小さなゴーレムはしっかりと目を合わせると、うん、と頷いた。


【リュウジ】「ひょっとして……お父さんかお母さんがいるのか?」


想像していたイメージとは、あまりにかけ離れた大きさにリュウジは思わず聞いてみる。

するとゴーレムはしばらく黙ってから、静かに答えた。


【ロックゴーレム】「ここには、オレしかいない」


リュウジは驚いた表情を浮かべた。


【リュウジ】「それにしても、こんなに小さいなんて……まさかお前が、あの岩壁を作った……なんて言わないよな?」


【ロックゴーレム】「アレはオレが作った。そしたら小さくなった」


リュウジの目がさらに大きく見開かれる。


【リュウジ】「え?そんなことができるのか………。で、なんで岩壁なんて作ったんだ?人も襲うって聞いたぞ?」


【ロックゴーレム】「オレ、王都の近くの岩山で静かに住んでいた。王都の人間たちが魔物を追いやったから、そこには住めなくなった。そして、ここに流れ着いた。でも、元々住んでたゴブリンやここを通る人間たち、うるさい!……だから岩を積んで、ここ通る人間威嚇した」


その言葉に、リュウジは納得しきれない。


(また王都の話か……スライムたちもそんな事言ってたな)


【リュウジ】「お前の気持ちはよく分かった。ただ静かに暮らしたいだけなんだろ?」


【ロックゴーレム】「そうだ。ここなら静かに暮らせると思った。でもうるさい。だから岩壁作った。オレは、生きるためにやったことだ!」


リュウジはその言葉をじっと聞きながら考える。


(ホノエ村同様、被害者が、新たな被害者を作る……しかも、まるで人為的に……この構造、何か頭にくるな!)


リュウジは心の底で怒っている自分に気がつく。


【リュウジ】「よし、分かった。いつか必ずお前の住んでた岩山を取り返してやる。約束だ」


【ロックゴーレム】「本当か?」


リュウジの真剣な眼差しにロックゴーレムの気持ちが少しだけ軟化した。

その時、風が吹きリュウジの首元のネックレスが少しだけ姿を見せる。


【ロックゴーレム】「!?ソレはドラゴン様の………!」


リュウジは身につけてはいるが、ネックレスの力が魔物を萎縮させる気がして、できるだけ隠すようにしていた……が、風が吹き、結局ロックゴーレムにバレてしまった。

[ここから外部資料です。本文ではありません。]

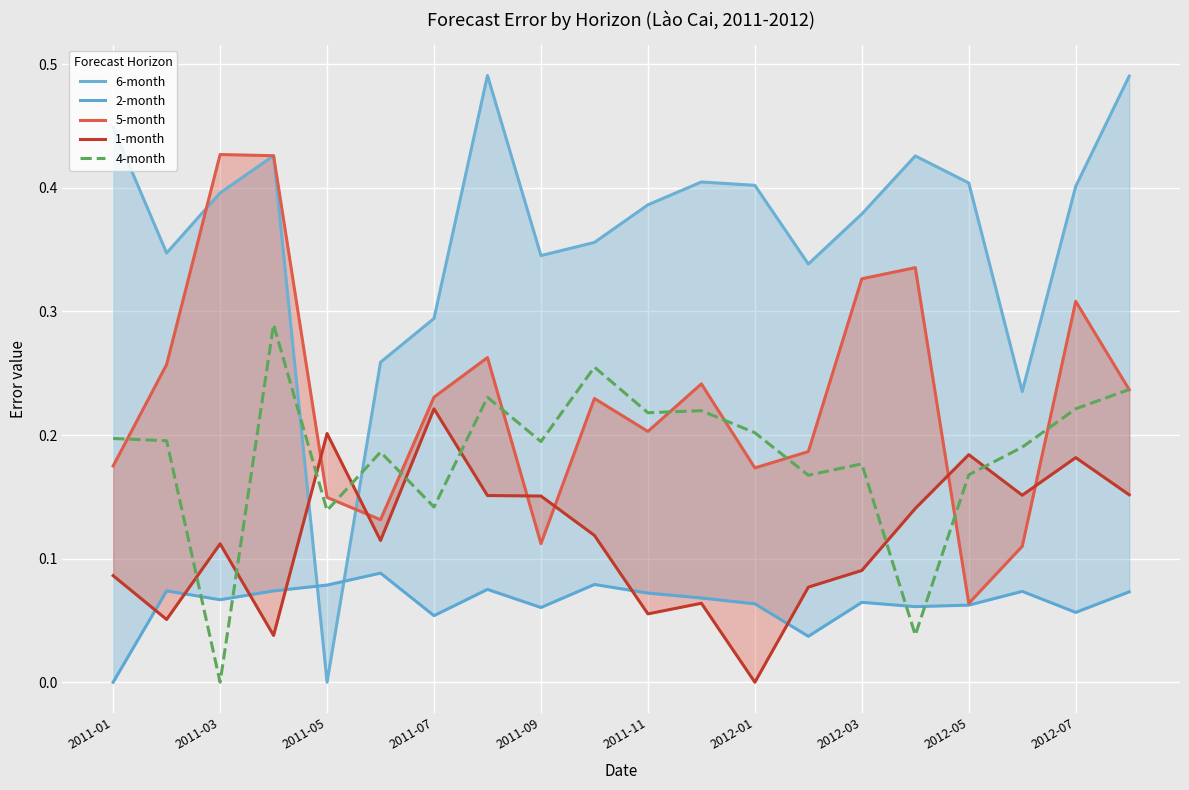

The 5-month series shows 0.1 at 2011-05. True or false?

False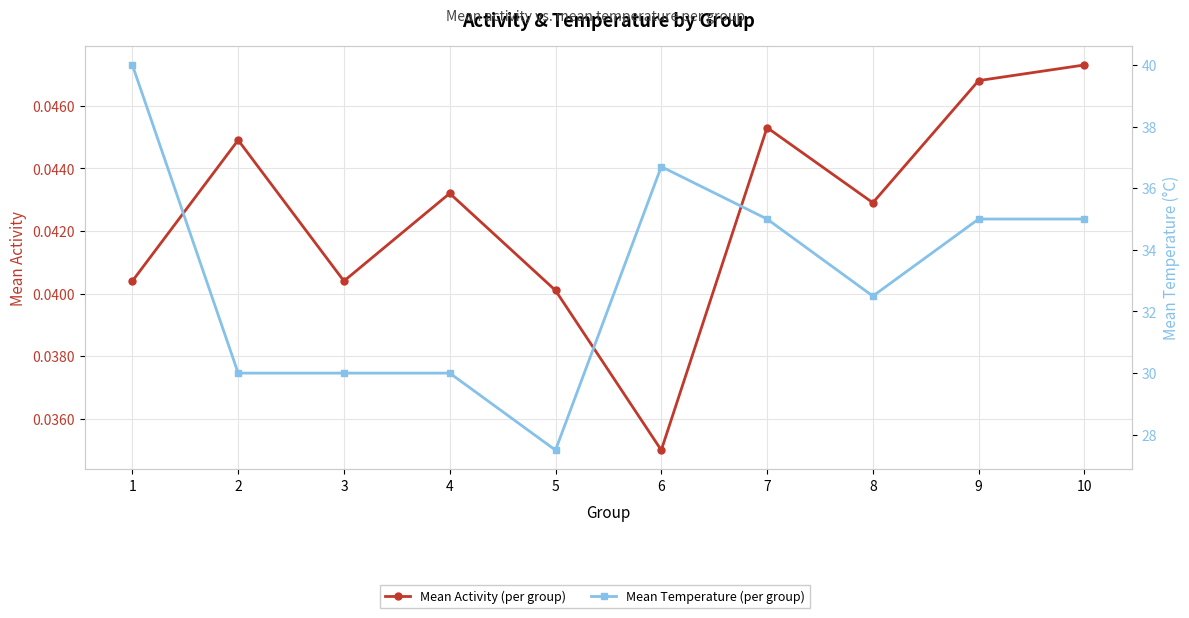

Which has a higher value, 9 or 7?

9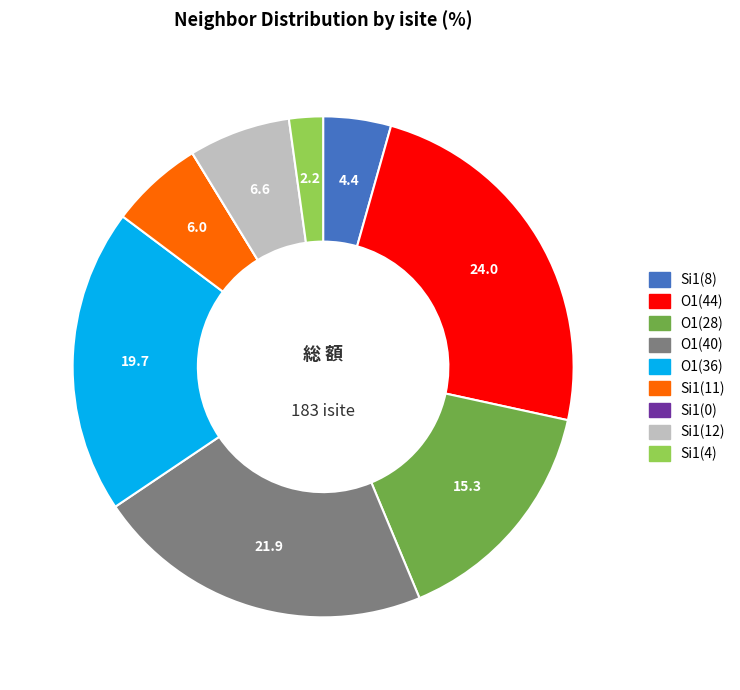

Which category has the biggest portion of the pie?

O1(44)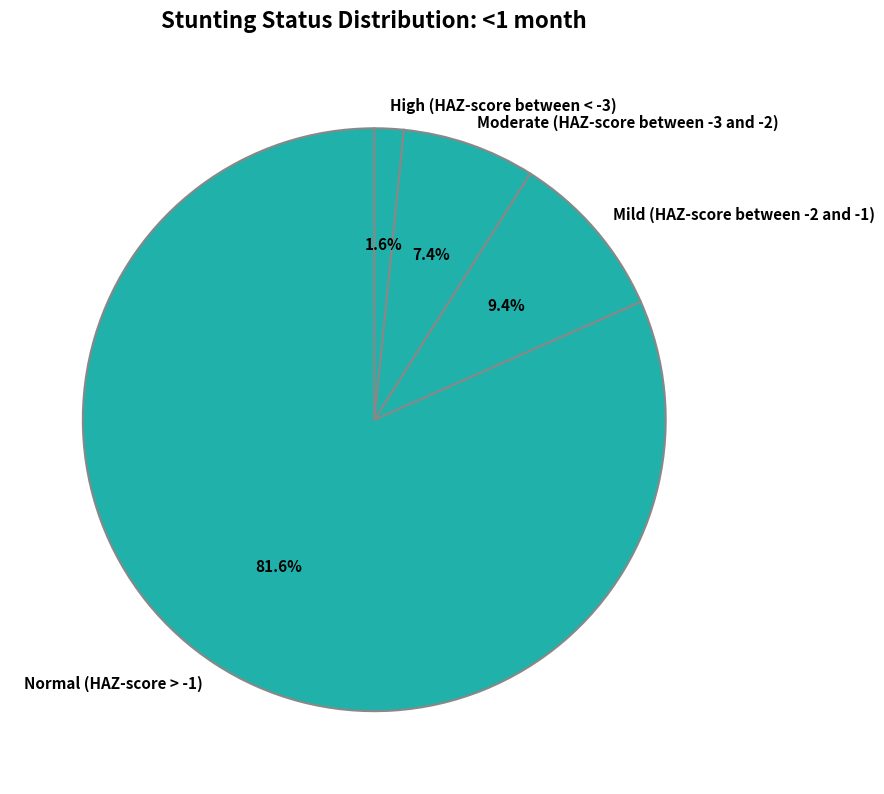

Between Mild (HAZ-score between -2 and -1) and Moderate (HAZ-score between -3 and -2), which is larger?

Mild (HAZ-score between -2 and -1)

【リュウジ】「あはは………いやぁ…これに頼らずに解決したかったんだけど…まぁ、仕方ない!」


リュウジは少し黙ってから、真剣な表情で話し始めた。


【リュウジ】「お前の気持ちや言い分は分かった。でもな、あの岩壁のせいでゴブリンは食べ物を失い、何の関係もない近くの村まで被害が出た。お前だけが悪い訳じゃないが、岩壁さえなければこんな被害は出ていなかったんだ」


ロックゴーレムは少し考え込み、それから頷いた。


【ロックゴーレム】「オレが悪かった……どうすれば良い?分からない」


リュウジは安堵した表情を浮かべた。


【リュウジ】「じゃぁ、俺も一緒に行ってやるから、ゴブリンたちに謝りに行こう。まずはそこからだな!」


【ロックゴーレム】「分かった。ドラゴンの友が言うなら従う」


【リュウジ】「いや、友達みたいなもんだけど、そんなんじゃないから!……まぁいいか」


そもそもの問題解決にはならないが、この周辺での問題は何とかなりそうだとリュウジは思った。


【リュウジ】「よし!じゃぁ行くぞー。ウルフも一緒に頼むな!」


【ウルフ】「お任せ下さい!リュウジ様!」


新たな被害者(魔物)との出会い。

なぜ魔物が住処を追われなければならないのか。

疑問と怒りを心にしまい込んで、リュウジはキングの元へ向かうのだった。